Migrating to: 8 c5d.9xl (36 cores, 72G mem) single 900G ephemeral nvme storage device

Our namespace utilization is well below the smaller storage we are migrating to (see attached info namespace), so we are reducing mem and space, and upping cpu.

Two main questions are:

  1. With namespace utilization being well below the new cluster disk size, will we be okay rolling in the new hosts without interruption? Same with removing old hosts post-migration?
  2. We will need to reduce the memory-size configuration values on the new hosts. Can this be inconsistent across namespace configurations in the cluster? (e.g. host1 namespace a {memory-size 115G} new-smaller-host2(namespace a {memory-size 65G}


#2

Are you running Aerospike 3.14 or later?


#3

3.15.1.3 TIL there is also a 10 char post minimum.


#4

Post 3.14, this is all as you would expect.
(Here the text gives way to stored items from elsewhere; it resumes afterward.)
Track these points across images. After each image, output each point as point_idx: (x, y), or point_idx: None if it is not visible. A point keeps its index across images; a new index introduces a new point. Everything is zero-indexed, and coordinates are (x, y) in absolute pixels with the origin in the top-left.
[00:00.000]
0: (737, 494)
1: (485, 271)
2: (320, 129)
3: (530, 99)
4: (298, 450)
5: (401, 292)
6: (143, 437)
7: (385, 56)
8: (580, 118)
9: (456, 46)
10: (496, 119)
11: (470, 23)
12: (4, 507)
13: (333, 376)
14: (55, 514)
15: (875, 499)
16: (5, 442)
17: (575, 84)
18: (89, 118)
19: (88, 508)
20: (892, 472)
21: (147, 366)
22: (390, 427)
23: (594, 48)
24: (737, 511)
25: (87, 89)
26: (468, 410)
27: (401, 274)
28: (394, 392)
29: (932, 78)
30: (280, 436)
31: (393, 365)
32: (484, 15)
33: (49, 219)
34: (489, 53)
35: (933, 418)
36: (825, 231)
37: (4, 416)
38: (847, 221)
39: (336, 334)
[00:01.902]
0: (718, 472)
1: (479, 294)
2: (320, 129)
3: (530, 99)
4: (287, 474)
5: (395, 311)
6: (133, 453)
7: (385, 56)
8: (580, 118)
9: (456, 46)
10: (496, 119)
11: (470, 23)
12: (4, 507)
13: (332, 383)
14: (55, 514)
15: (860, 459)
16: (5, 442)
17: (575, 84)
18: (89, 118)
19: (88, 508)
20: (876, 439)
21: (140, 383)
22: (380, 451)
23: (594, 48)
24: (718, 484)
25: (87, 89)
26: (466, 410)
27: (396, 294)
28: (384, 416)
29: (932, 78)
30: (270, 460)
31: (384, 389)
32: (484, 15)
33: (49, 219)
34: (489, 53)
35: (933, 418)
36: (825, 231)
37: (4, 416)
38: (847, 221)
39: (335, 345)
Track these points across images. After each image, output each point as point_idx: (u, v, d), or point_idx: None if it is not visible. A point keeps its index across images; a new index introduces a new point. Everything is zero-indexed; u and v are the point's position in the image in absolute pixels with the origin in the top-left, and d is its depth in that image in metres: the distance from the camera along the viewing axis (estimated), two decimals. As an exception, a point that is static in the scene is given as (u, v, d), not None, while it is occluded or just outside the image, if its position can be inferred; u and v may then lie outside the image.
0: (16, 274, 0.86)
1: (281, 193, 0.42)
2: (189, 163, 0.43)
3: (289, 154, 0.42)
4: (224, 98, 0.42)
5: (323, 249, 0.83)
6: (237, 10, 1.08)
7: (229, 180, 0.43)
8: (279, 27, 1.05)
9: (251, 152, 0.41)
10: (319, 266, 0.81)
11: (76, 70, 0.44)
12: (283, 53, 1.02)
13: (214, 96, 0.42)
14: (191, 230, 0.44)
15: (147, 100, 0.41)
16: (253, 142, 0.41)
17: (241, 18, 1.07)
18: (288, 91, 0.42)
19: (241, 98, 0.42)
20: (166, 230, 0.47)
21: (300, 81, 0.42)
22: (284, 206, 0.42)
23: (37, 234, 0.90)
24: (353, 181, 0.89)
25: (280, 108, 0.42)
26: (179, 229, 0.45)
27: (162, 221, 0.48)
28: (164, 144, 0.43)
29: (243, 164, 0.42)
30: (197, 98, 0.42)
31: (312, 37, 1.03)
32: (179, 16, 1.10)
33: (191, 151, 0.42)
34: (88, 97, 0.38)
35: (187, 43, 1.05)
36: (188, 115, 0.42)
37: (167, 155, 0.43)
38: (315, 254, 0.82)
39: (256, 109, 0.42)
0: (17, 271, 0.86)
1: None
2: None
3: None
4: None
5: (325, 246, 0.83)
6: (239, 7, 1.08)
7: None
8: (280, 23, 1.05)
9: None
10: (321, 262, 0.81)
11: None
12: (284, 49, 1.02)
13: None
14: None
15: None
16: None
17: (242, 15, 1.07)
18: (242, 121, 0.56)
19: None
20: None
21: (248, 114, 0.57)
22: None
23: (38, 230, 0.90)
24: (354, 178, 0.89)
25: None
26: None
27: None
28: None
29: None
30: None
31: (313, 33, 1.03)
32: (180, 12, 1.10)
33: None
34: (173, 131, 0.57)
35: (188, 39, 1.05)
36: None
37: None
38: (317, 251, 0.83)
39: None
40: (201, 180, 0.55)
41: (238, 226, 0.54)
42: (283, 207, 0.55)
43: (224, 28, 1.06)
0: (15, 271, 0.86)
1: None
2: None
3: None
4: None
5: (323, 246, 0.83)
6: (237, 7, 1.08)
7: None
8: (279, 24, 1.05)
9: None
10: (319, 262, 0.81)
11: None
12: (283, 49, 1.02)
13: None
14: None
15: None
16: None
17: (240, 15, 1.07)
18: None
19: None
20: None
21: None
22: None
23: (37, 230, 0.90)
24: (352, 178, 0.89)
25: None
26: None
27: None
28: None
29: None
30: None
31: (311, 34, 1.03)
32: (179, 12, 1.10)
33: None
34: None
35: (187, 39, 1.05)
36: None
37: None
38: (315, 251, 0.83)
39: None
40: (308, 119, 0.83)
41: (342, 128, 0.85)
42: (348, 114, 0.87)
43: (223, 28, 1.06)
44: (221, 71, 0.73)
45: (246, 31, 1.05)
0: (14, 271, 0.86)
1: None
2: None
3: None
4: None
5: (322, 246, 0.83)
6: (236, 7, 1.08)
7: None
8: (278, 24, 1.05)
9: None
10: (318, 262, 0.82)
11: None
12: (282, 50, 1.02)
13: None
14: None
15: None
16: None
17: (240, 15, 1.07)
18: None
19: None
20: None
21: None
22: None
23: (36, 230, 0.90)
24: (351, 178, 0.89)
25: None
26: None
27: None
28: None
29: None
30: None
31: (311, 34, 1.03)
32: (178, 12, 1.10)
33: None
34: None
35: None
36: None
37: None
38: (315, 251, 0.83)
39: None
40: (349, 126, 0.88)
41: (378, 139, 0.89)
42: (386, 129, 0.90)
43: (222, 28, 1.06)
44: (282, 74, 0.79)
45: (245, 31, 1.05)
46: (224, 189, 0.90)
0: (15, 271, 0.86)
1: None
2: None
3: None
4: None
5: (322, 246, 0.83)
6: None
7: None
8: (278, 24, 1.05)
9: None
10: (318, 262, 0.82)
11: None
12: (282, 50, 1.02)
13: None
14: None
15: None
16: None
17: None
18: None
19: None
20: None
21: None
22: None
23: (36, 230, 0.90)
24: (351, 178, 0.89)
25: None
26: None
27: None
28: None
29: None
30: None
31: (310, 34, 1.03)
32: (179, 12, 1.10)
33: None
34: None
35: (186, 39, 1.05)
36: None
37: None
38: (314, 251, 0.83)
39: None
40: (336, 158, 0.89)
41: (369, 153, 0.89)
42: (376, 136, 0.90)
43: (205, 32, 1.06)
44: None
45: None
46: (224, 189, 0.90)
When taking a node down, be sure to wait for migrations before taking down the next. (A few complicated caveats prior to 3.14).

Yes this can be inconsistent i.e. it isn’t required to be unanimous across the cluster. It will be fine as long as you a below your eviction and stop-writes high water marks. If you do breach the eviction high-water-mark the nodes will start to evict and the eviction depth could become extremely skewed on some partitions. If you think this could be a risk, you could mitigate it by setting the high-water-marks on the larger nodes to the equivalent amount of memory as the high-water-marks on the smaller nodes represent e.g. say on large you have 115 G RAM and smaller nodes have 65 G RAM with hwm = 90% then solve for X where 115 * X = 65 * 90%.